Segundo o Copom, a diferença entre os números da Pnad Contínua e do Novo Caged mostra que permanece a dificuldade de avaliação do mercado de trabalho e sugere cautela com os resultados dessas duas fontes de informações. “Nesse contexto, indicadores alternativos complementam essa análise. [...] (E mostram que) A massa de rendimento do trabalho, que resulta da combinação do rendimento com o número de pessoas ocupadas, encontra-se ainda em nível bastante deprimido, influenciada pela recuperação incompleta da ocupação”, aponta.

Cenário externo

No documento, o Banco Central reconhece que a recuperação da economia global observada desde meados de 2020 desacelerou no terceiro trimestre deste ano, em algumas economias relevantes. Segundo a autarquia, o cenário ainda depende bastante da evolução da pandemia e da capacidade da oferta em se ajustar às mudanças no padrão de consumo global que, segundo aponta o relatório, é menor nos países emergentes (que inclui o Brasil).

“A recuperação da atividade prossegue mais vigorosa nas economias avançadas que nas economias emergentes, principalmente nos emergentes afetados por novos surtos de casos, com campanhas de vacinação relativamente mais vagarosas e menor disponibilidade de vacinas”, informa o BC. “Com menor espaço fiscal e vulneráveis às alterações das condições financeiras globais e a novos surtos da pandemia, as economias emergentes continuam mais sujeitas a riscos de descontinuidade em sua recuperação econômica”, completa o relatório.

Os países com economia mais avançada, como Estados Unidos e países do euro, seguem em ritmo mais acelerado de recuperação econômica, segundo o BC. Alguns mais relevantes na economia global, como a Alemanha, enfrentam dificuldades devido à falta de insumos.

A China, maior parceiro comercial do Brasil, também apresenta sinais de desaceleração em relação ao seu ritmo de crescimento. Entre os motivos, o relatório destaca o ressurgimento de coronavírus em algumas regiões, que afetou a mobilidade urbana, eventos climáticos que, assim como no Brasil, também tiveram impacto sobre a economia chinesa em algumas províncias e a desaceleração do setor imobiliário. “A transição global para uma economia de baixo carbono também tem contribuído para o desequilíbrio observado entre a oferta e demanda de produtos como commodities minerais e energéticas. Na China, as metas de redução de consumo energético limitaram a produção de insumos industriais, como aço e alumínio, provocando escassez na sua oferta global e consequente pressão altista nos preços”, destaca.

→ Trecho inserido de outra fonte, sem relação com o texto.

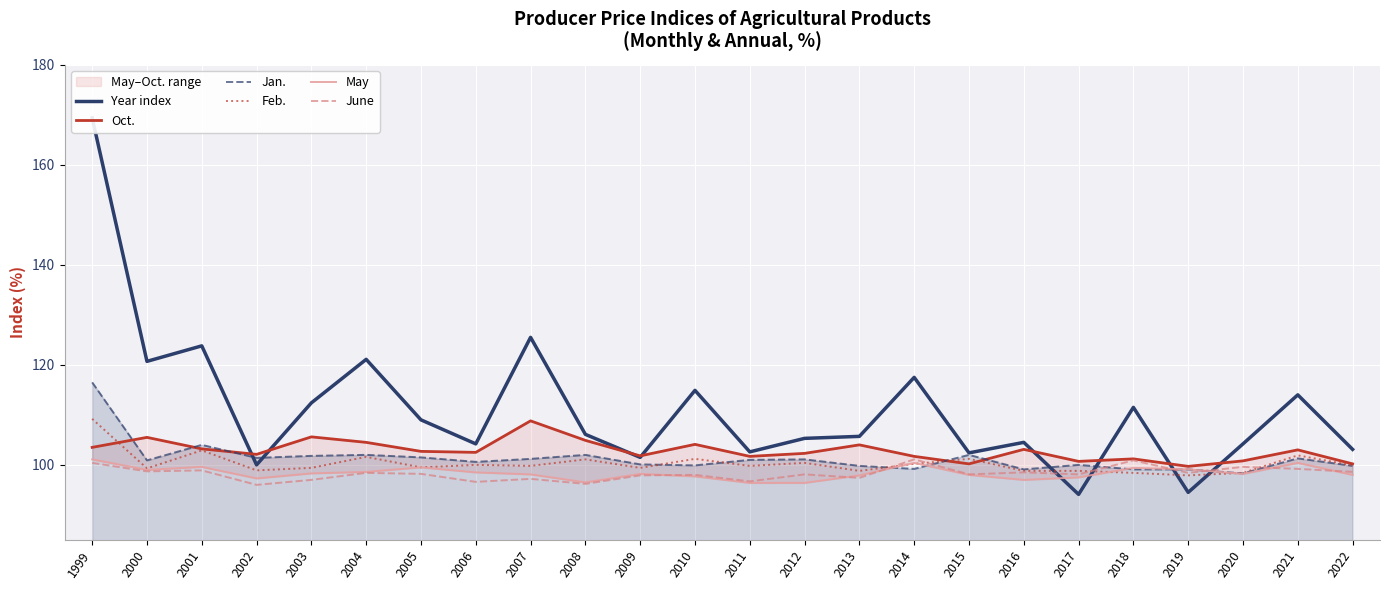

Reading left to right, transcribe all the data shown in this chart.

Year index: 169.4	120.7	123.8	100.0	112.4	121.1	109.0	104.2	125.5	106.1	101.5	114.9	102.6	105.3	105.7	117.5	102.4	104.5	94.1	111.5	94.5	104.2	114.0	103.1
Oct.: 103.5	105.5	103.2	102.1	105.6	104.5	102.7	102.5	108.8	104.9	101.8	104.1	101.7	102.3	104.0	101.7	100.2	103.1	100.7	101.2	99.7	100.8	103.0	100.2
Jan.: 116.5	100.9	104.0	101.4	101.8	102.0	101.5	100.6	101.2	102.0	100.1	99.9	101.0	101.1	99.8	99.2	102.0	99.1	100.0	99.1	99.1	98.3	101.3	99.8
Feb.: 109.2	99.3	102.9	98.9	99.4	101.6	99.5	100.0	99.8	101.1	99.4	101.2	99.8	100.4	98.8	100.2	101.2	98.8	98.8	98.4	97.9	98.4	101.9	99.9
May: 101.1	99.0	99.6	97.3	98.3	98.6	99.5	98.5	98.1	96.5	98.2	97.7	96.4	96.4	97.9	100.4	98.0	97.0	97.5	99.4	99.1	98.2	100.4	98.0
June: 100.4	98.7	98.9	96.0	97.0	98.4	98.2	96.6	97.2	96.2	97.9	98.0	96.7	98.1	97.4	101.1	98.1	98.5	98.1	100.9	98.4	99.6	99.2	98.6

Ainda segundo o relatório trimestral da inflação, a desaceleração da atividade econômica em algumas economias relevantes tiveram efeitos na elevação de preços de commodities, nos gargalos na cadeia produtiva, na reabertura das economias e na alteração de preços que refletiram sobre as taxas de inflação em economias avançadas e emergentes.

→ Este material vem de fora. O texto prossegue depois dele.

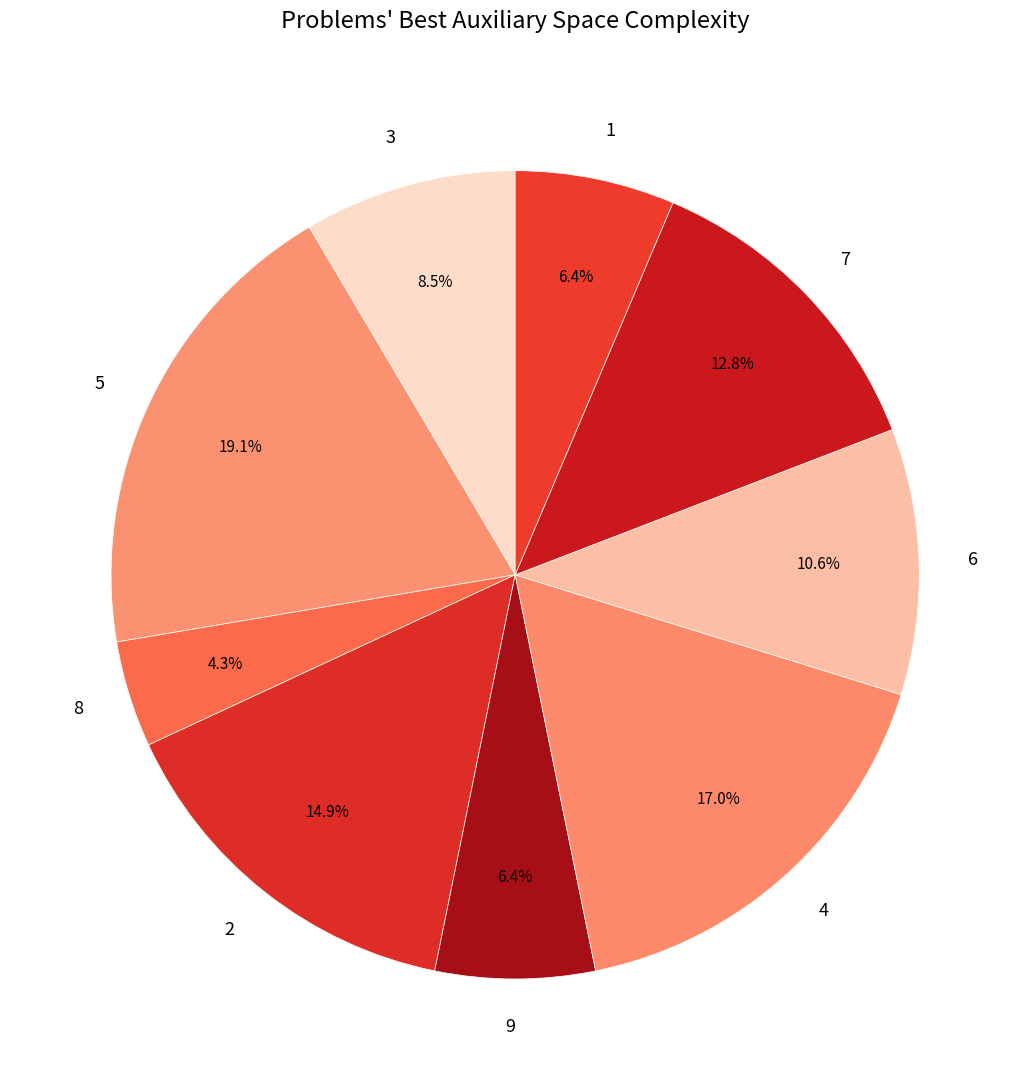

Between 7 and 8, which is larger?

7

“Em alguns países, principalmente emergentes, já foi iniciado o processo de normalização da política monetária”, diz a análise. O cenário externo, segundo o Banco Central, prossegue com elevado grau de incerteza. “O apetite por ativos de maior risco pode se reduzir, especialmente daqueles países com maiores fragilidades fiscais e perspectivas menos favoráveis de crescimento econômico. Esse cenário pode tornar o ambiente desafiador para países emergentes”, informa.